• [Text]:
━━━━━━━━━━━━━━━━

In the unknown condition, 28 participants reported that they were curious and tried to figure out the rules that might exist in Study 3. One participant felt puzzled and gradually bored. Sixteen participants had blocks with no adjustment, and 13 participants adjusted circles in all blocks. In the known condition, questionnaires of one participant was lost, and there finally remained 30 valid questionnaires. Twenty-eight participants stated that they wondered about possible rules and tried to explore. The remaining two participants reported that they mainly just pressed the space key. During Study 3, 18 participants had blocks with no adjustment, and 12 participants adjusted circles in all blocks.

Discussion

In Study 3, we obtained significant exploring behaviors from time and operation amount in both conditions. We also repeated the outcome in previous research (Litman et al., 2005, 2010; Litman, 2008, 2010; Lauriola et al., 2015) that D-type curiosity had a larger impact than I-type curiosity. Participants in the unknown condition generally devoted longer time and more physical efforts during the study. In Studies 2 and 3, facing random feedbacks, participants in the unknown condition were tougher and kept exploring more than participants in the known condition. We inferred that they possibly restrained emotion in order to endure so much random feedback and kept exploring (Lauriola et al., 2015).

━━━━━━━━━━━━━━━━

• [Directive 1]:
According to the Study 3 text, how many valid questionnaires remained in the known condition?
• [Directive 2]:
Continue the Study 3 text on curiosity, picking up after its final sentence.

• [Data shown]:
━━━━━━━━━━━━━━━━

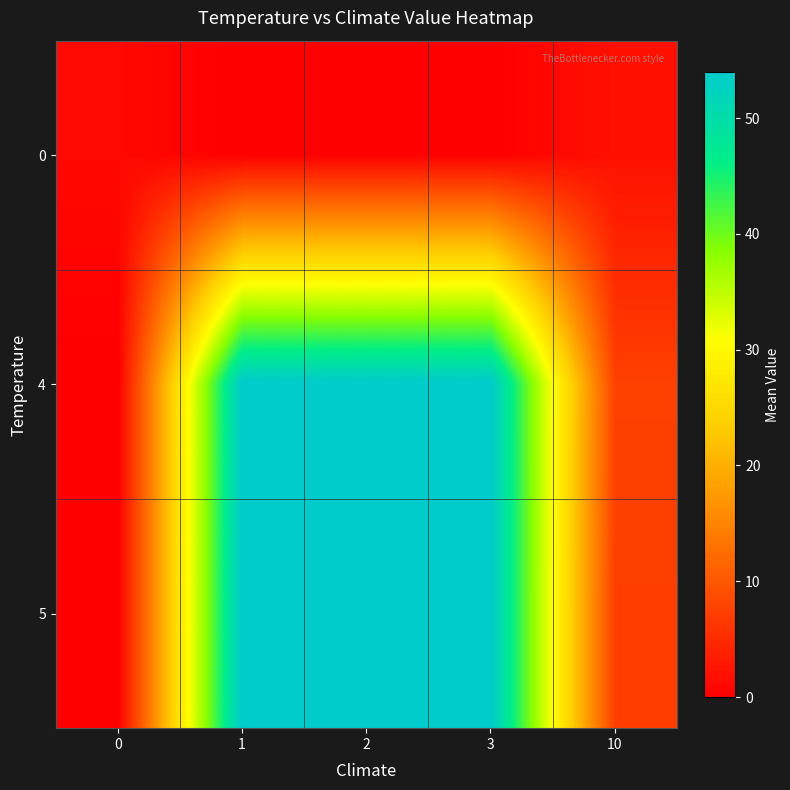

At how many categories does at least one series exceed 35?

3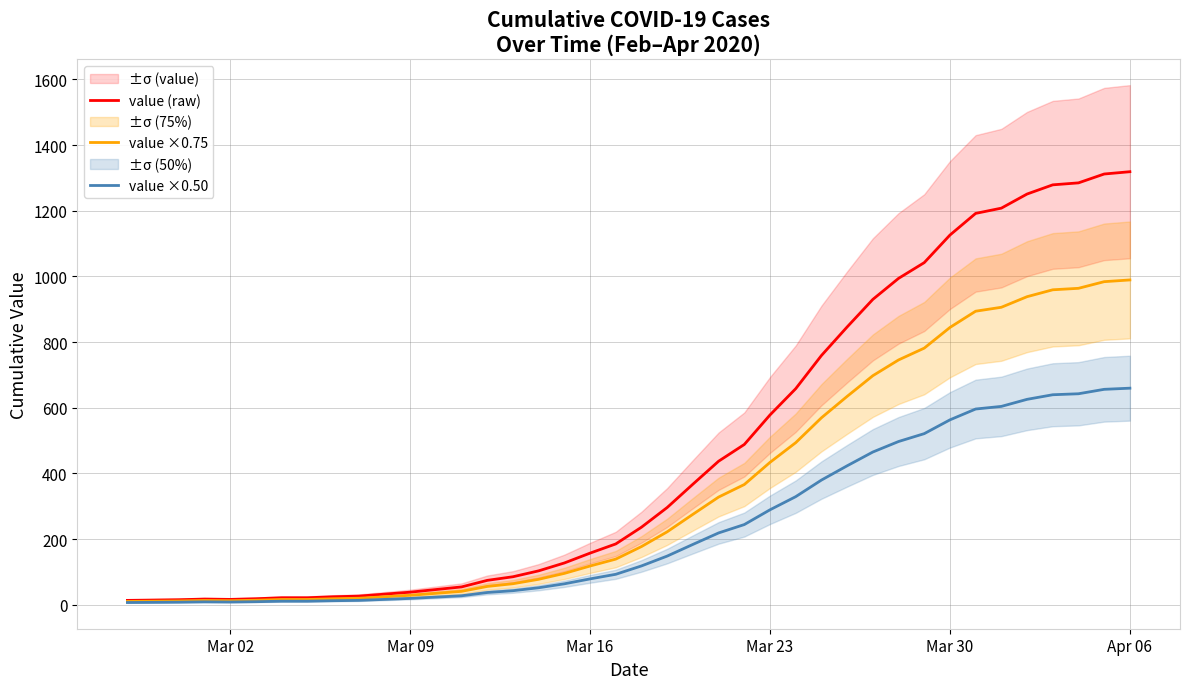

In value ×0.75, how many points are lower than both neighbors (excluding endpoints)?

1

━━━━━━━━━━━━━━━━

• [Written answer 1]:
Thirty.

• [Written answer 2]:
The outcome in Study 3 could not be totally interpreted as the effect of fatigue. Fatigue indeed affected exploration behaviors. When individuals were tired, participants had less energy to support the execution of exploration, and they reduced and even stopped exploring for rest. However, explorative activities did not derive from fatigue. Fatigue accumulated during Study 3 only served to reduce the amount of adjustment. Similarly, frustration due to random feedback accounted for the decline instead of the presence of exploration. Hence, we assumed that curiosity played an important role in the GL effect. Fatigue and frustration served to partly reduce the GL effect. In addition, the explorative behaviors at the beginning of Study 3 was less likely caused by boredom. Most participants stated that they felt interested about game at the beginning. Actually, we detected the effect of boredom in later blocks. We found that many participants still manually adjusted circles. They reported to be bored during latter blocks. To dispel boredom, they possibly adjusted circles. Thus, we assumed that boredom could drive the GL effect in later blocks.

General Discussion

Current studies demonstrated that I-type curiosity could partly induce the GL effect. When no obvious specific uncertainty existed, participants still indulged in unnecessary activities beyond the task requirements. The present research also found that D-type curiosity had a greater impact on exploratory behavior.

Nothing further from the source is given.